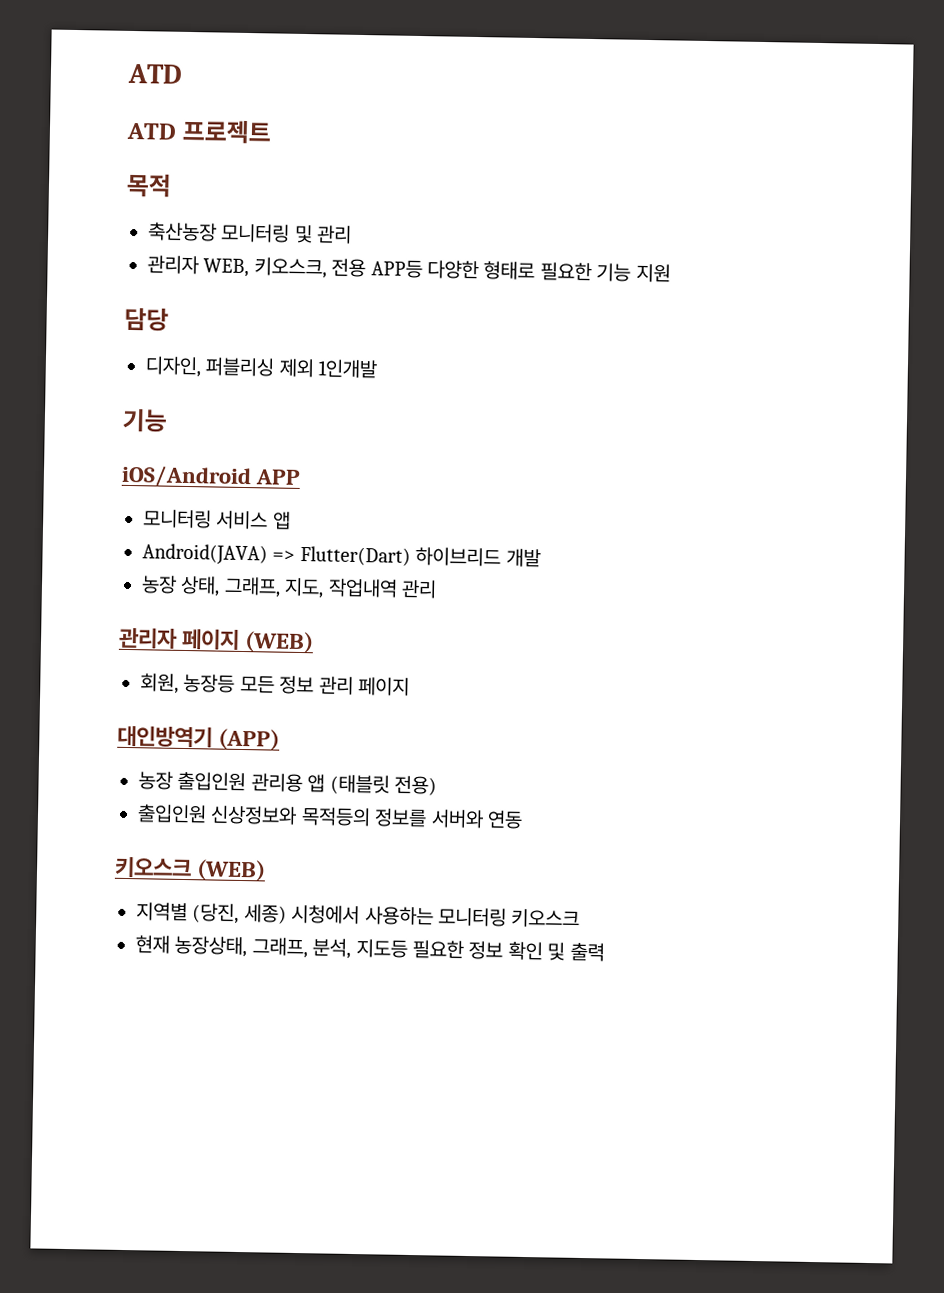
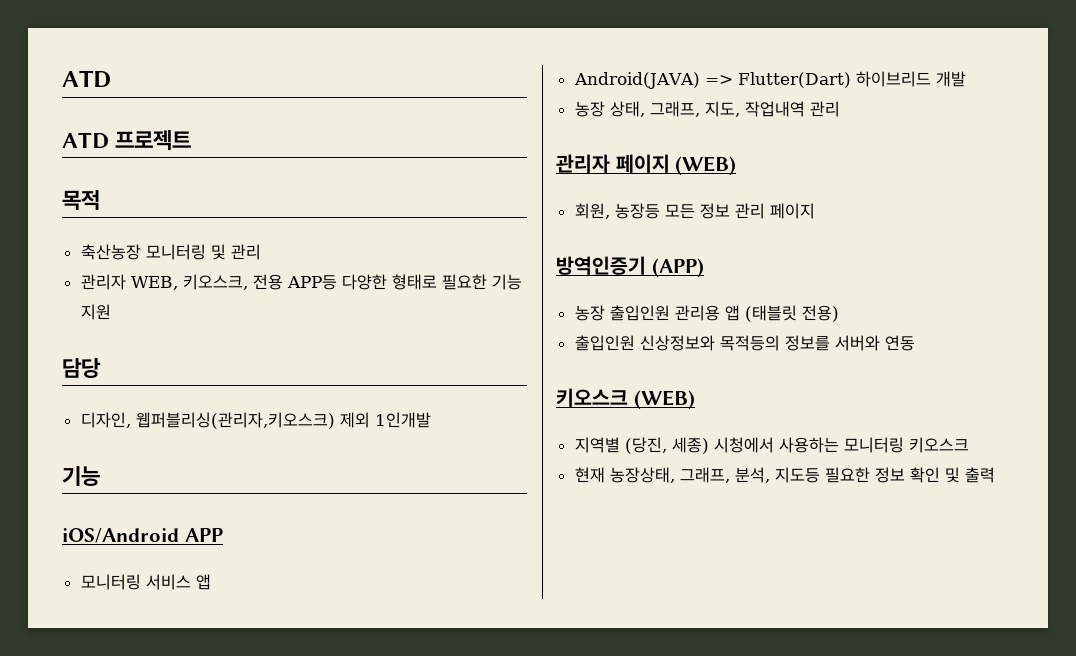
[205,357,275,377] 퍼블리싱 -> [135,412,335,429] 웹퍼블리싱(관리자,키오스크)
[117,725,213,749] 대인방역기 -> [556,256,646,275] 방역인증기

+ + +

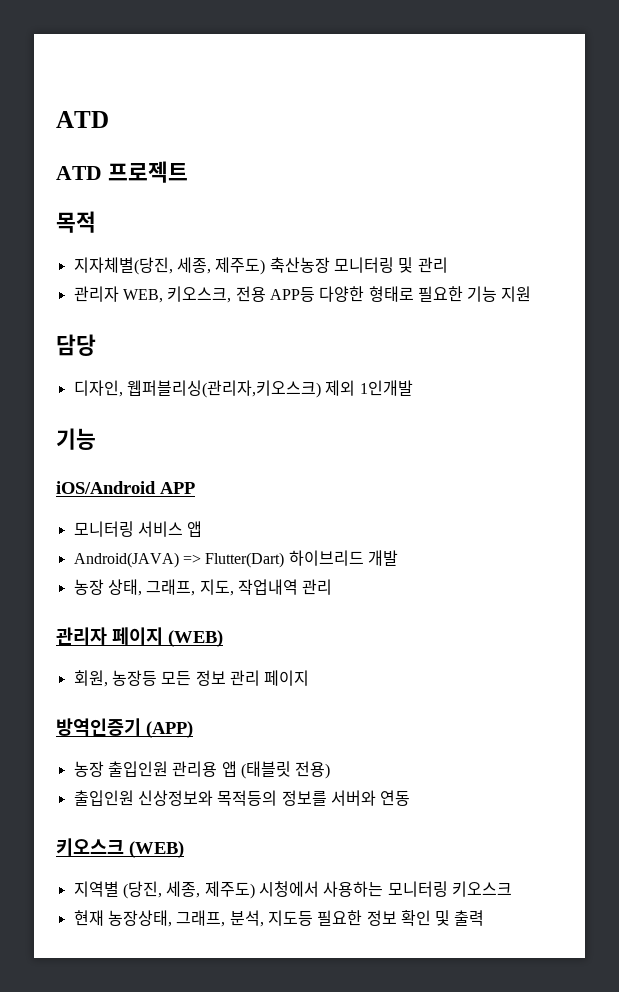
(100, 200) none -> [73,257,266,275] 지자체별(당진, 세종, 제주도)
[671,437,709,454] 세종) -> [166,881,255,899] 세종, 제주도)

+ + +

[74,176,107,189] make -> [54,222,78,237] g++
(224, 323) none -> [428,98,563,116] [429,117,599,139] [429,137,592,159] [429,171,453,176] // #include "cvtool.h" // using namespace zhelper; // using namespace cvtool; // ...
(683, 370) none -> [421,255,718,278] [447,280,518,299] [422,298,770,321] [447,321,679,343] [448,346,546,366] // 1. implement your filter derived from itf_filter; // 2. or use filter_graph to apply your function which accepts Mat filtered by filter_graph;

+ + +

- Instructions to follow -
Go through the records line by line, and copy each line that holds the string "none".

- Response to this exercise -
(100, 200) none -> [73,257,266,275] 지자체별(당진, 세종, 제주도)
(224, 323) none -> [428,98,563,116] [429,117,599,139] [429,137,592,159] [429,171,453,176] // #include "cvtool.h" // using namespace zhelper; // using namespace cvtool; // ...
(683, 370) none -> [421,255,718,278] [447,280,518,299] [422,298,770,321] [447,321,679,343] [448,346,546,366] // 1. implement your filter derived from itf_filter; // 2. or use filter_graph to apply your function which accepts Mat filtered by filter_graph;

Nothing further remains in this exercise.